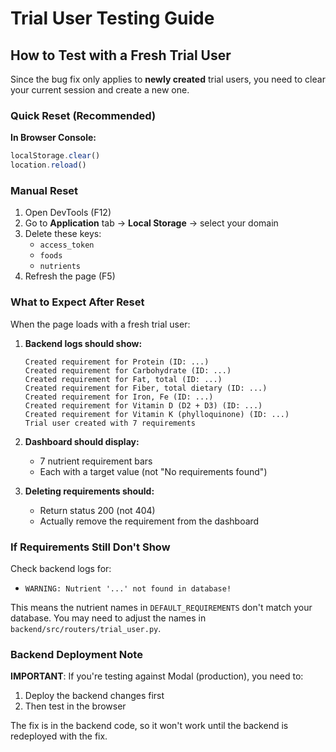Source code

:# Trial User Testing Guide

## How to Test with a Fresh Trial User

Since the bug fix only applies to **newly created** trial users, you need to clear your current session and create a new one.

### Quick Reset (Recommended)

**In Browser Console:**
```javascript
localStorage.clear()
location.reload()
```

### Manual Reset

1. Open DevTools (F12)
2. Go to **Application** tab → **Local Storage** → select your domain
3. Delete these keys:
   - `access_token`
   - `foods`
   - `nutrients`
4. Refresh the page (F5)

### What to Expect After Reset

When the page loads with a fresh trial user:

1. **Backend logs should show:**
   ```
   Created requirement for Protein (ID: ...)
   Created requirement for Carbohydrate (ID: ...)
   Created requirement for Fat, total (ID: ...)
   Created requirement for Fiber, total dietary (ID: ...)
   Created requirement for Iron, Fe (ID: ...)
   Created requirement for Vitamin D (D2 + D3) (ID: ...)
   Created requirement for Vitamin K (phylloquinone) (ID: ...)
   Trial user created with 7 requirements
   ```

2. **Dashboard should display:**
   - 7 nutrient requirement bars
   - Each with a target value (not "No requirements found")

3. **Deleting requirements should:**
   - Return status 200 (not 404)
   - Actually remove the requirement from the dashboard

### If Requirements Still Don't Show

Check backend logs for:
- `WARNING: Nutrient '...' not found in database!`

This means the nutrient names in `DEFAULT_REQUIREMENTS` don't match your database. You may need to adjust the names in `backend/src/routers/trial_user.py`.

### Backend Deployment Note

**IMPORTANT**: If you're testing against Modal (production), you need to:
1. Deploy the backend changes first
2. Then test in the browser

The fix is in the backend code, so it won't work until the backend is redeployed with the fix.
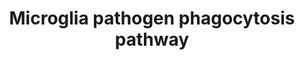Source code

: ---
annotations:
- type: Pathway Ontology
  value: Alzheimer's disease pathway
- type: Pathway Ontology
  value: innate immune response pathway
- type: Pathway Ontology
  value: Alzheimer's disease pathway
- type: Pathway Ontology
  value: innate immune response pathway
- type: Cell Type Ontology
  value: microglial cell
- type: Cell Type Ontology
  value: microglial cell
authors:
- Khanspers
- DeSl
- MaintBot
- Eweitz
- Ddigles
- AlexanderPico
description: Pathogens are recognized by complement C1q or immunoglobulin (IgG) that
  bind to microglia complement receptors (e.g., ITGAM/ITGB2) or Fc-receptors (e.g.,
  FCGR1) that signal via the immunoreceptor tyrosine-based activation motif (ITAM)-containing
  adaptor molecules TYROBP or FCER1G, respectively. Alternatively, pathogens are directly
  recognized by classical innate immune receptors (e.g., TREM2) that require the interaction
  with TYROBP for further signaling.  Proteins on this pathway have targeted assays
  available via the [https://assays.cancer.gov/available_assays?wp_id=WP3937 CPTAC
  Assay Portal]
last-edited: 2022-01-08
organisms:
- Homo sapiens
redirect_from:
- /index.php/Pathway:WP3937
- /instance/WP3937
schema-jsonld:
- '@context': https://schema.org/
  '@id': https://wikipathways.github.io/pathways/WP3937.html
  '@type': Dataset
  creator:
    '@type': Organization
    name: WikiPathways
  description: Pathogens are recognized by complement C1q or immunoglobulin (IgG)
    that bind to microglia complement receptors (e.g., ITGAM/ITGB2) or Fc-receptors
    (e.g., FCGR1) that signal via the immunoreceptor tyrosine-based activation motif
    (ITAM)-containing adaptor molecules TYROBP or FCER1G, respectively. Alternatively,
    pathogens are directly recognized by classical innate immune receptors (e.g.,
    TREM2) that require the interaction with TYROBP for further signaling.  Proteins
    on this pathway have targeted assays available via the [https://assays.cancer.gov/available_assays?wp_id=WP3937
    CPTAC Assay Portal]
  keywords:
  - NCF4
  - CYBB
  - VAV1
  - PIK3C3
  - SIGLEC7
  - HCK
  - CYBA
  - C1QB
  - TREM2
  - RAC3
  - C1QC
  - PIP3
  - Oxygen
  - PIK3CG
  - PIK3R2
  - PIK3R6
  - TREM3
  - NCF1
  - IgG
  - VAV2
  - PIK3C2A
  - SYK
  - ITGB2
  - PLCG2
  - PIK3CA
  - RAC1
  - NCF2
  - PIK3CB
  - PIK3CD
  - C1QA
  - Pik3
  - FCGR1A
  - PIK3R3
  - PIK3R1
  - LAT
  - LYN
  - NCKAP1L
  - VAV3
  - FCER1G
  - PIP2
  - ITGAM
  - PTPN6
  - TYROBP
  - ARPC1B
  - TREM1
  - RAC2
  license: CC0
  name: Microglia pathogen phagocytosis pathway
seo: CreativeWork
title: Microglia pathogen phagocytosis pathway
wpid: WP3937
---
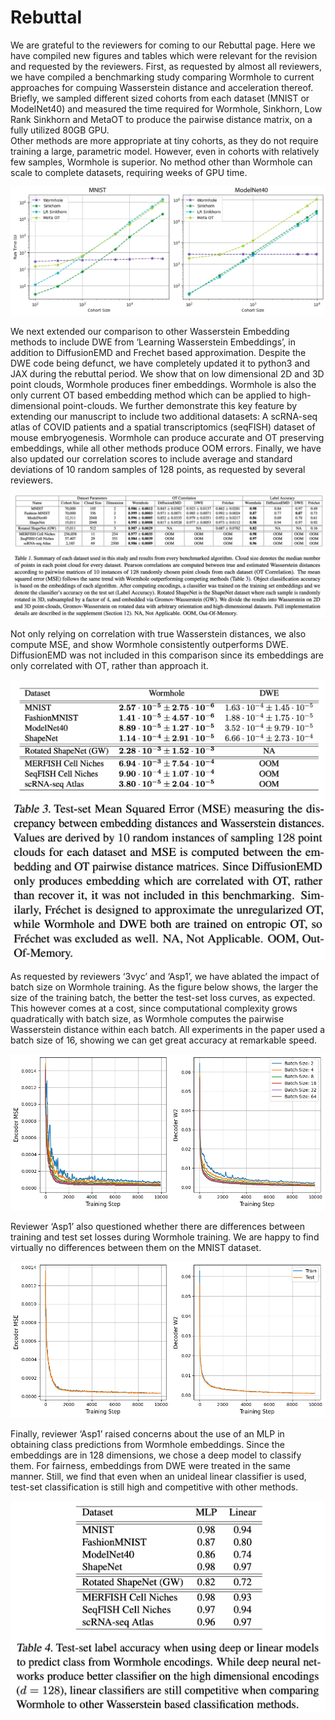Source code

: # Rebuttal

We are grateful to the reviewers for coming to our Rebuttal page. Here we have compiled new figures and tables which were relevant for the revision and requested by the reviewers. 
First, as requested by almost all reviewers, we have compiled a benchmarking study comparing Wormhole to current approaches for compuing Wasserstein distance and acceleration thereof. Briefly, we sampled different sized cohorts from each dataset (MNIST or ModelNet40) and measured the time required for Wormhole, Sinkhorn, Low Rank Sinkhorn and MetaOT to produce the pairwise distance matrix, on a fully utilized 80GB GPU.  
Other methods are more appropriate at tiny cohorts, as they do not require training a large, parametric model. However, even in cohorts with relatively few samples, Wormhole is superior. No method other than Wormhole can scale to complete datasets, requiring weeks of GPU time.

![alt text](RebuttalFigures/TimeComparisonAll.png?raw=true)

We next extended our comparison to other Wasserstein Embedding methods to include DWE from ‘Learning Wasserstein Embeddings’, in addition to DiffusionEMD and Frechet based approximation. Despite the DWE code being defunct, we have completely updated it to python3 and JAX during the rebuttal period. We show that on low dimensional 2D and 3D point clouds, Wormhole produces finer embeddings.
Wormhole is also the only current OT based embedding method which can be applied to high-dimensional point-clouds. We further demonstrate this key feature by extending our manuscript to include two additional datasets: A scRNA-seq atlas of COVID patients and a spatial transcriptomics (seqFISH) dataset of mouse embryogenesis. Wormhole can produce accurate and OT preserving embeddings, while all other methods produce OOM errors.
Finally, we have also updated our correlation scores to include average and standard deviations of 10 random samples of 128 points, as requested by several reviewers.

![alt text](Tables/Table1.png?raw=true)

Not only relying on correlation with true Wasserstein distances, we also compute MSE, and show Wormhole consistently outperforms DWE. DiffusionEMD was not included in this comparison since its embeddings are only correlated with OT, rather than approach it.

![alt text](Tables/Table3.png?raw=true)

As requested by reviewers ‘3vyc’ and ‘Asp1’, we have ablated the impact of batch size on Wormhole training. As the figure below shows, the larger the size of the training batch, the better the test-set loss curves, as expected. This however comes at a cost, since computational complexity grows quadratically with batch size, as Wormhole computes the pairwise Wasserstein distance within each batch. All experiments in the paper used a batch size of 16, showing we can get great accuracy at remarkable speed.

![alt text](RebuttalFigures/BatchSizeAblation.png?raw=true)

Reviewer ‘Asp1’ also questioned whether there are differences between training and test set losses during Wormhole training. We are happy to find virtually no differences between them on the MNIST dataset.

![alt text](RebuttalFigures/LossCurves.png?raw=true)

Finally, reviewer  ‘Asp1’ raised concerns about the use of an MLP in obtaining class predictions from Wormhole embeddings. Since the embeddings are in 128 dimensions, we chose a deep model to classify them. For fairness, embeddings from DWE were treated in the same manner. Still, we find that even when an unideal linear classifier is used, test-set classification is still high and competitive with other methods. 

![alt text](Tables/Table4.png?raw=true)
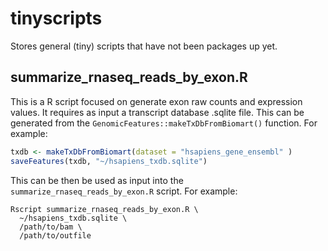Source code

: # tinyscripts

Stores general (tiny) scripts that have not been packages up yet.

## summarize_rnaseq_reads_by_exon.R

This is a R script focused on generate exon raw counts and expression values. It requires as input a transcript database .sqlite file. This can be generated from the `GenomicFeatures::makeTxDbFromBiomart()` function. For example:

```r
txdb <- makeTxDbFromBiomart(dataset = "hsapiens_gene_ensembl" )
saveFeatures(txdb, "~/hsapiens_txdb.sqlite")
```

This can be then be used as input into the `summarize_rnaseq_reads_by_exon.R` script. For example:

```
Rscript summarize_rnaseq_reads_by_exon.R \
  ~/hsapiens_txdb.sqlite \
  /path/to/bam \
  /path/to/outfile
```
****
**EXERCISE DETAILS**
Search the data above for lines holding "interaction" and copy each of them.

**OUTPUT OF THE TASK**
  recognized by classical innate immune receptors (e.g., TREM2) that require the interaction
    TREM2) that require the interaction with TYROBP for further signaling.  Proteins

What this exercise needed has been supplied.